Rodriquez’s letter also details an alleged incident discovered through contact tracing. The letter states that a cadet who was not wearing a face covering met for a meal with a visitor who later tested positive for COVID-19. But the Institute stated in an Oct. 2 letter that the cadet disputes those facts, saying he or she was wearing a mask and kept appropriate social distance. NMMI also said the cadet was quarantined until a negative COVID-19 test result was returned.

The question about public health order compliance at the Institute began with the Sept. 3 letter from HED. It conveyed a much sterner tone than the second letter, notifying the Institute of its “legal obligation to comply with all public health and executive orders” and stating that the Institute should “cease and desist” from any actions contrary to the orders.

The initial letter had outlined four specific allegations of public health violations. Those included providing in-class instruction to high school students, although state orders did not allow that; not offering remote learning opportunities; utilizing double-occupancy in barrack rooms; and allowing greater than 25% occupancy in the dining hall.

Grizzle responded to that letter on Sept. 10 with six pages of details about the Institute’s reopening plan, its communications with HED and New Mexico Department of Health officials prior to the start of the semester, its COVID-19 testing procedures and its daily health monitoring practices.

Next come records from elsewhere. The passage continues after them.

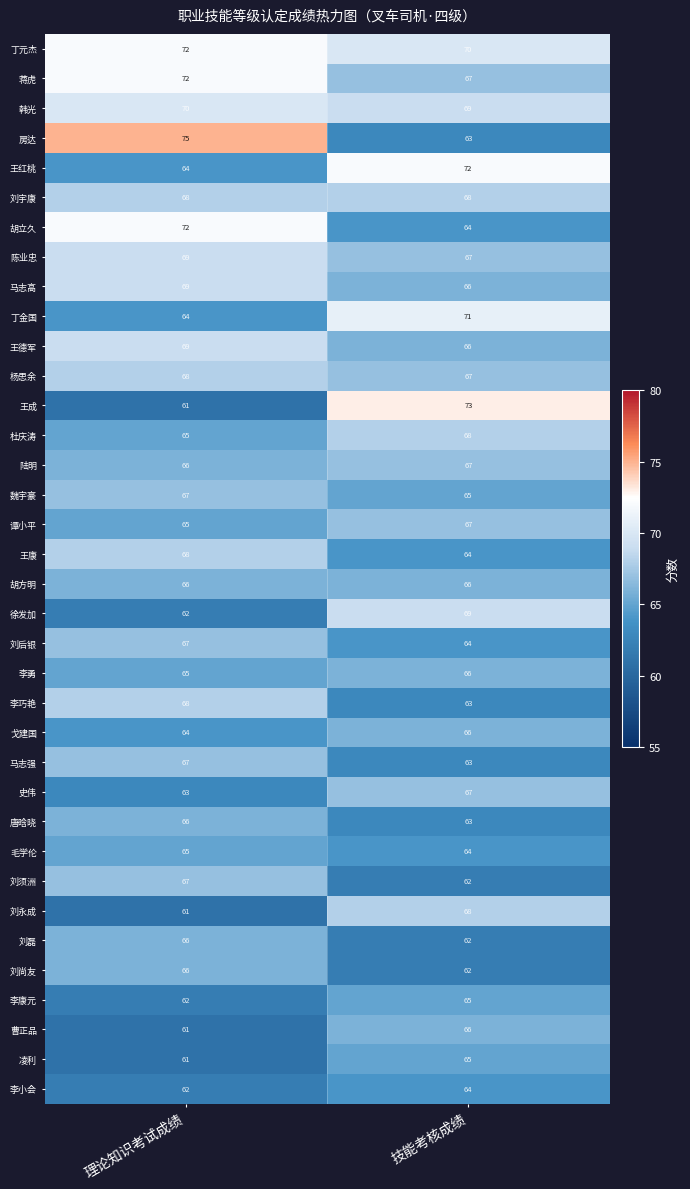

The 唐晗晓 series shows 92 at 技能考核成绩. True or false?

False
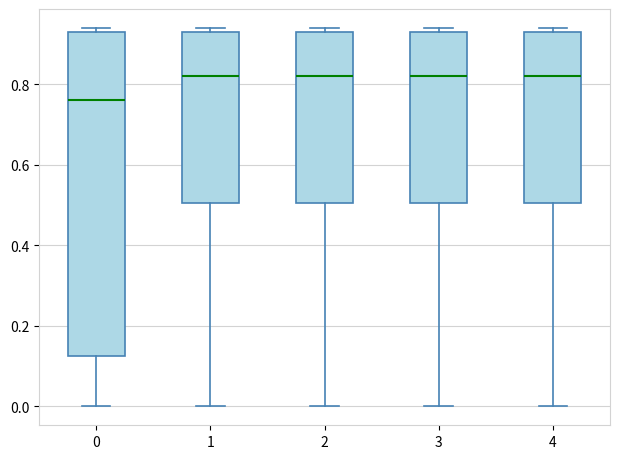

Reading left to right, transcribe this box plot: for each box, give where its median line is, the range the box spans, and where its two whiskers end, as read against the y-axis. The values are not printed on the chart, so give them approximately, as read against the axis.

0: median 0.76, box 0.12 to 0.94, whiskers 0.00 to 0.94 (just above the box's upper edge)
1: median 0.82, box 0.50 to 0.94, whiskers 0.00 to 0.94 (just above the box's upper edge)
2: median 0.82, box 0.50 to 0.94, whiskers 0.00 to 0.94 (just above the box's upper edge)
3: median 0.82, box 0.50 to 0.94, whiskers 0.00 to 0.94 (just above the box's upper edge)
4: median 0.82, box 0.50 to 0.94, whiskers 0.00 to 0.94 (just above the box's upper edge)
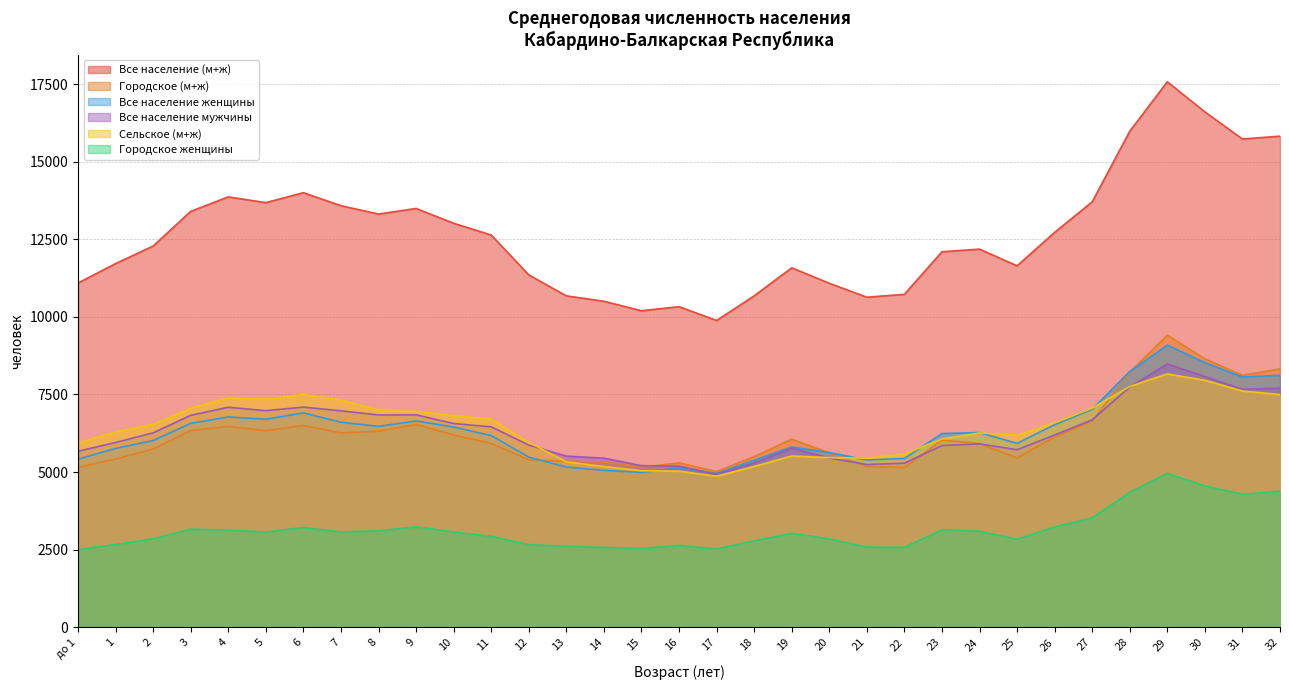

What is the value of the Все население (м+ж) point at the 15th from the left?

10503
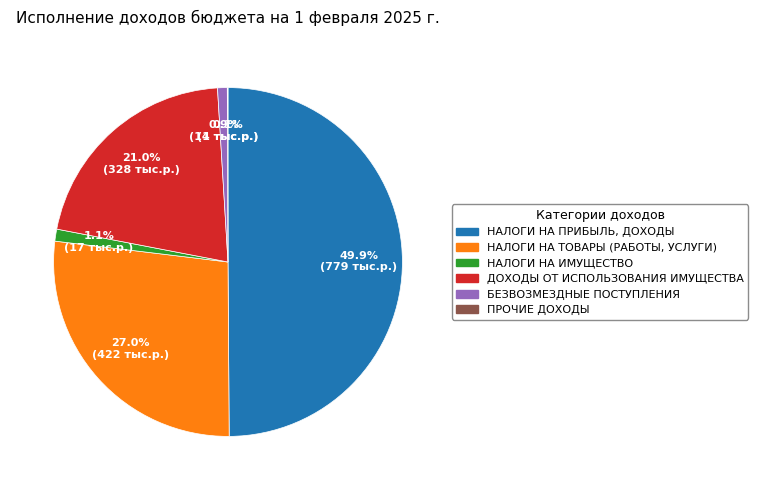

How many slices are in this pie chart?

6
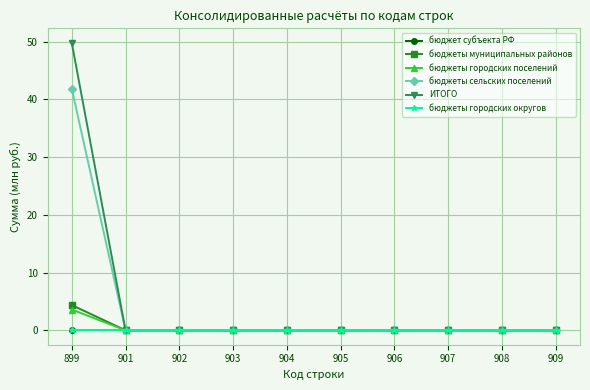

True or false: бюджеты городских округов and бюджеты городских поселений cross at least once.

False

It also noted that, as a military school, it had some unique circumstances, including the need to have high school and junior college cadets training together, to have two cadets per room and to rely heavily on in-person corps training.

“I still believe that HED has not really taken the time on an individual basis to review NMMI’s comprehensive plan,” he said. “We are halfway through the semester, and we are just now receiving feedback that affects the operation of the school and of the semester. The timeliness was really poor in my opinion. I had asked repeatedly for feedback back on July 2, when we submitted our report.”

Grizzle said that 15 employees and cadets initially tested positive when the semester first began, but that none have since that time.

He also said the contention that no remote learning is occurring is untrue. Instead, about 300 students are now taking online classes, he said. Cadets also are prohibited from visiting each others’ rooms, he said, and social distancing and face coverings are required. In addition, he noted in his Oct. 2 response to Rodriquez that the dining hall, which has plexiglass barriers on tables to separate people who are facing each other, is available only to cadets and employees, unlike a restaurant where members of the public gather and eat.

“The issues could have easily been worked through had someone actually called or if someone would have actually visited NMMI, and neither of these things ever took place,” Grizzle said.

Grizzle does acknowledge in his Oct. 2 letter that more could be done to ensure that visitors do not enter the campus unexpectedly and that people comply with policies.

“We want to reiterate that we strive to maintain a safe educational environment for our Corps of Cadets, faculty and staff,” Grizzle wrote. “These are challenging times, but we are committed to continuing our efforts to ensure compliance with best practices.”